+++ GIVEN RECORDS
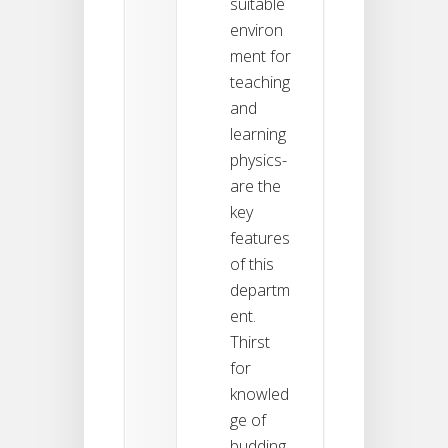
suitable
environ
ment for
teaching
and
learning
physics-
are the
key
features
of this
departm
ent.
Thirst
for
knowled
ge of
budding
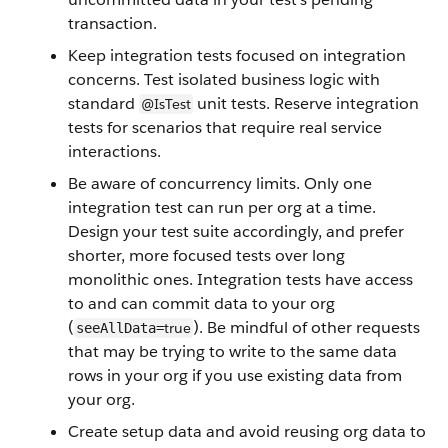
transaction.
Keep integration tests focused on integration
concerns. Test isolated business logic with
standard
unit tests. Reserve integration
@IsTest
tests for scenarios that require real service
interactions.
Be aware of concurrency limits. Only one
integration test can run per org at a time.
Design your test suite accordingly, and prefer
shorter, more focused tests over long
monolithic ones. Integration tests have access
to and can commit data to your org
(
). Be mindful of other requests
true
seeAllData=
that may be trying to write to the same data
rows in your org if you use existing data from
your org.
Create setup data and avoid reusing org data to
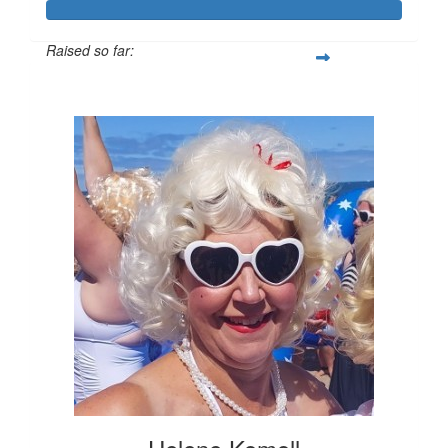
Raised so far:
$1,186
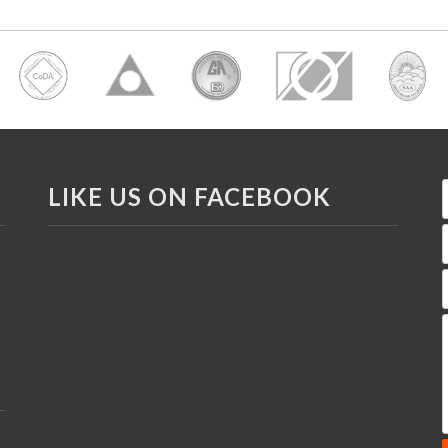
LIKE US ON FACEBOOK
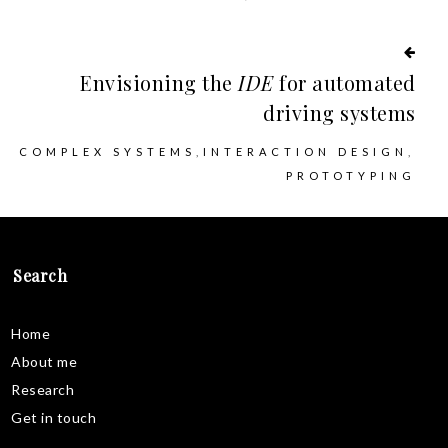
Envisioning the
IDE
for automated
driving systems
COMPLEX SYSTEMS
INTERACTION DESIGN
PROTOTYPING
Home
About me
Research
Get in touch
++++++
WHAT THE EXERCISE ASKS:
Update the text read from every picture in the records by changing "org" to "organization" wherever it appears, leaving everything else the same. Leave out the pictures.

WRITTEN ANSWER:
suitable
environ
ment for
teaching
and
learning
physics-
are the
key
features
of this
departm
ent.
Thirst
for
knowled
ge of
budding
transaction.
Keep integration tests focused on integration
concerns. Test isolated business logic with
standard
unit tests. Reserve integration
@IsTest
tests for scenarios that require real service
interactions.
Be aware of concurrency limits. Only one
integration test can run per organization at a time.
Design your test suite accordingly, and prefer
shorter, more focused tests over long
monolithic ones. Integration tests have access
to and can commit data to your organization
(
). Be mindful of other requests
true
seeAllData=
that may be trying to write to the same data
rows in your organization if you use existing data from
your organization.
Create setup data and avoid reusing organization data to
Raised so far:
$1,186
LIKE US ON FACEBOOK
Envisioning the
IDE
for automated
driving systems
COMPLEX SYSTEMS
INTERACTION DESIGN
PROTOTYPING
Home
About me
Research
Get in touch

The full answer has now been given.